Published on March 25th, 2016 | by Joseph Saulnier0
The king of bullet hell shooters, CAVE, has ported Deathsmiles to the PC. Playing as one of five angels from around the world, you’ll spend a lot of your time dodging the hundreds of bullets that fill the screen while firing in pretty much every direction. There are various modes available, ranging from the original arcade version of the game with no graphical updates for the retro-ists out there to the Xbox 360 mode (called the normal mode in the port) that has improved/updated graphics. Along with these are the 1.1 and Mega Black Label variations of the game.

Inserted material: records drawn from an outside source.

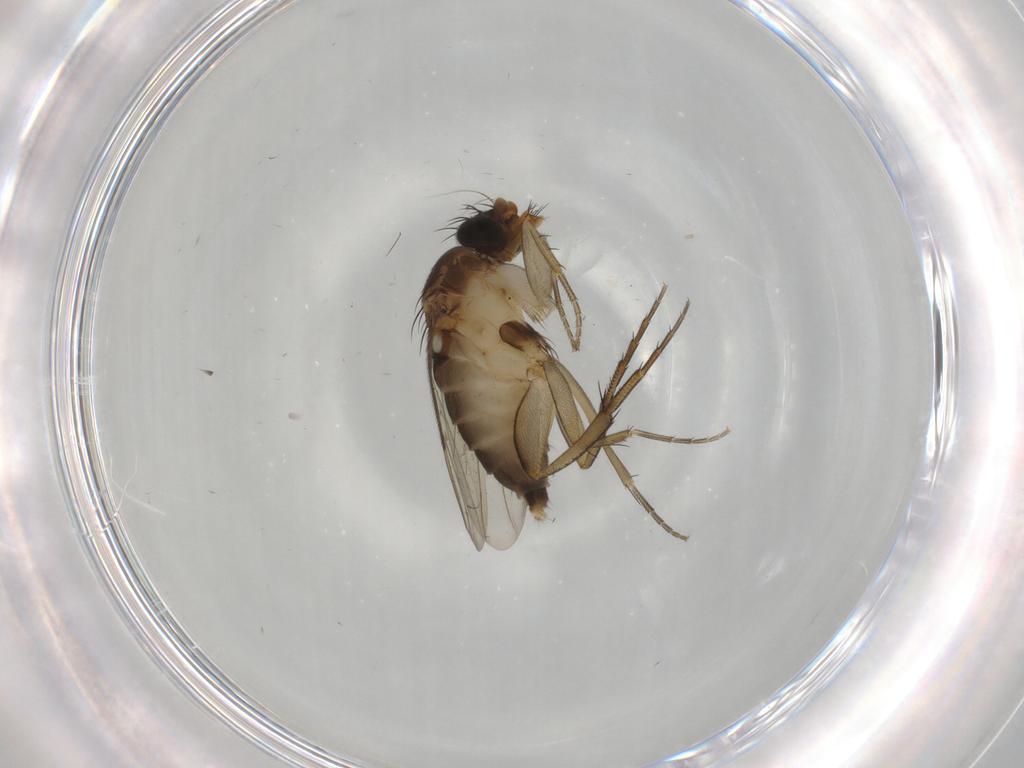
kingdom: Animalia
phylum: Arthropoda
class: Insecta
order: Diptera
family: Phoridae
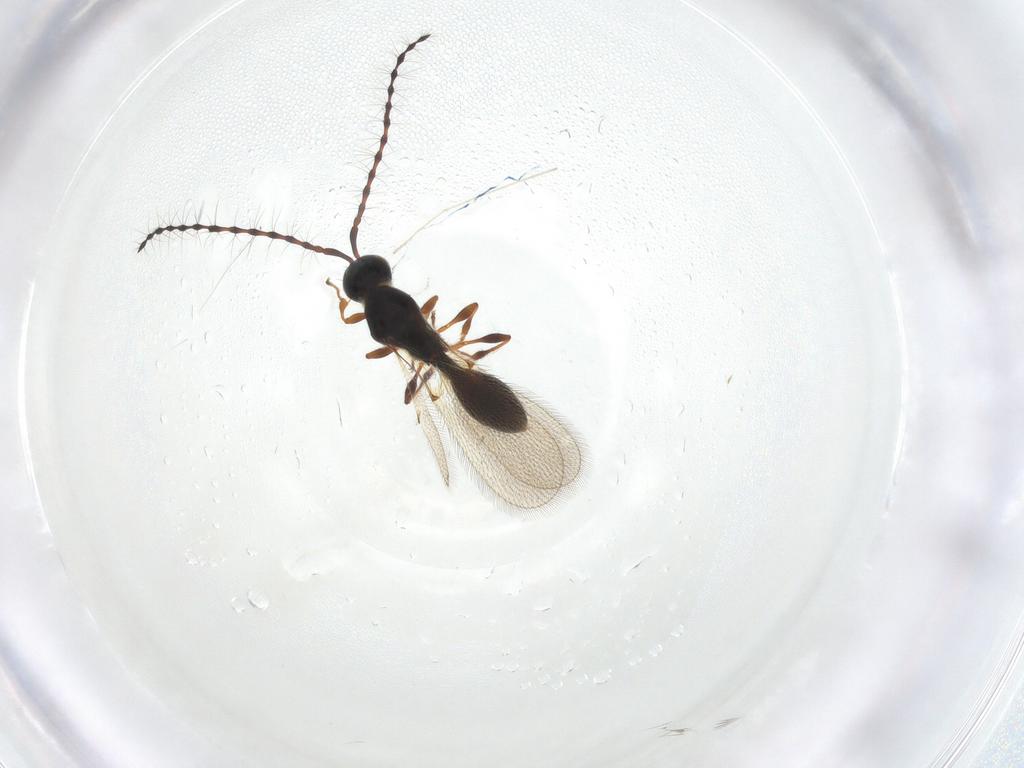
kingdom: Animalia
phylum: Arthropoda
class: Insecta
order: Hymenoptera
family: Diapriidae
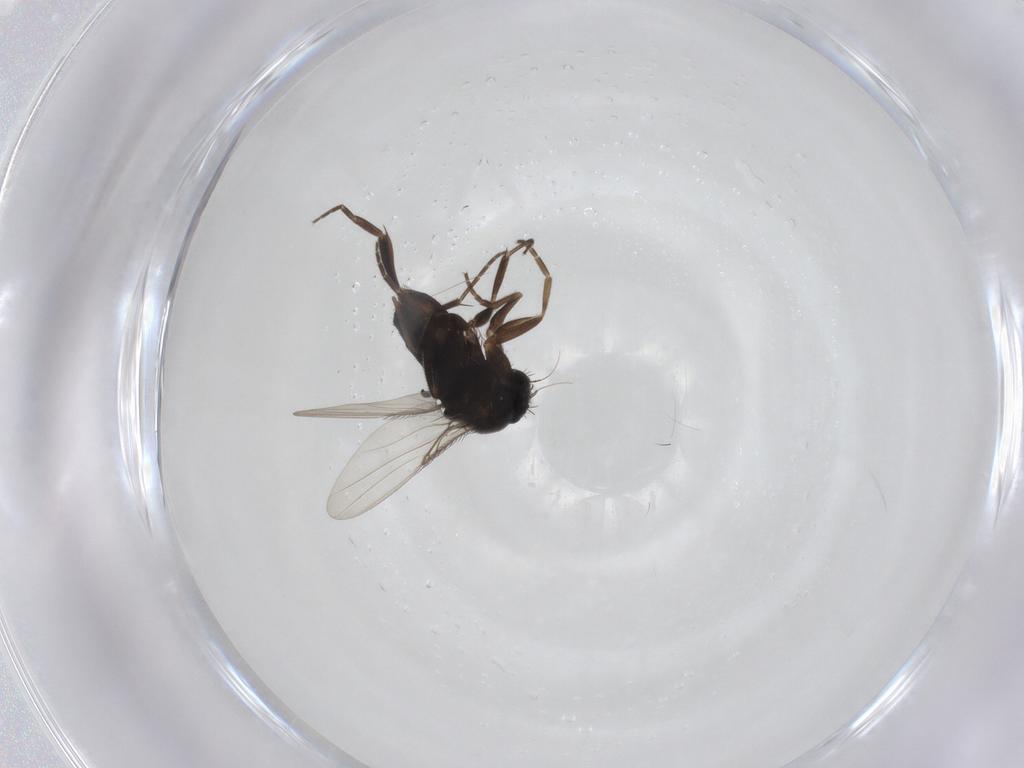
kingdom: Animalia
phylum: Arthropoda
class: Insecta
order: Diptera
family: Phoridae
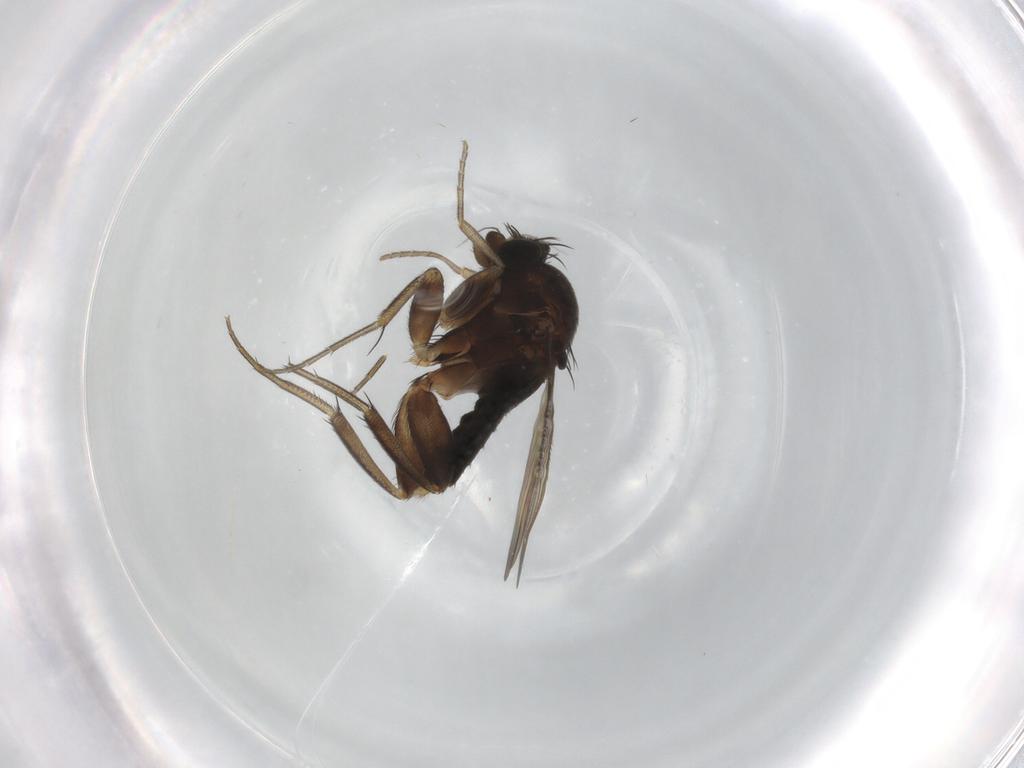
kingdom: Animalia
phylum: Arthropoda
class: Insecta
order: Diptera
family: Phoridae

Version 1.1 allows players to manually control the familiar creatures that fly along with them shooting an absorbing select types of bullets; familiars automatically rotate around players based on movement in the “vanilla” Deathsmiles. The Mega Black Label modes have an additional playable character, an extra level, and an extra difficulty mode for hardcore bullet hell vets. That being said, Mega Black Label 1.1 is the mode that is considered “feature complete,” having everything the others offer in one convenient place. The only real reason to play the other modes would be if you care at all about getting on their separate leaderboards for bragging rights, or if you want to see the original arcade graphics.
Graphically, Deathsmiles isn’t too easy on the eyes, considering the source material is only from 2007. Don’t get me wrong, though. This in no way means it is unplayable. Levels and characters mostly consist of gothic “Lolita” imagery, but there are a few levels that take place in a forest or volcano, just to mix it up a bit. Depending on the difficulty setting, there won’t be much time to admire the graphics anyway as there will be, literally, hundreds of bullets and items filling the screen. Once 1,000 items are collected in the game, they can be activated to power up your bullets and boost your score. You will also find your standard bullet hell bomb that clears the screen of all enemies and bullets.
Instead of starting from scratch, the PC port is essentially just the PAL Xbox 360 version ported right to PC, minus the online multiplayer. Local multiplayer is still intact, though, with the option to have both players play on the same keyboard or with separate controllers. The PAL localization used a lot less flamboyant dialogue than the NTSC version, which is preferred by some players. Personally, I would have preferred the zany, over-the-top dialogue found in the North American release. But, truth-be-told, no one is really playing this game for its, at best, paper-thin story. You’re playing to try to dodge bullets as teenage girls.
If you’ve never played a bullet hell shooter, or fear they may be too difficult, Deathsmiles is a darn good place to start. The game offers multiple difficulties ranging from really easy to astoundingly over-the-top difficulty. It’s just a colorful and fun game though, regardless of your skillset. If you’ve got a thing for gothic “lolitas” or giant bosses, you’ll definitely get your fill here. Deathsmiles is easily one of the best shooters in recent history, and definitely recommended for those looking to experience the genre on their PC.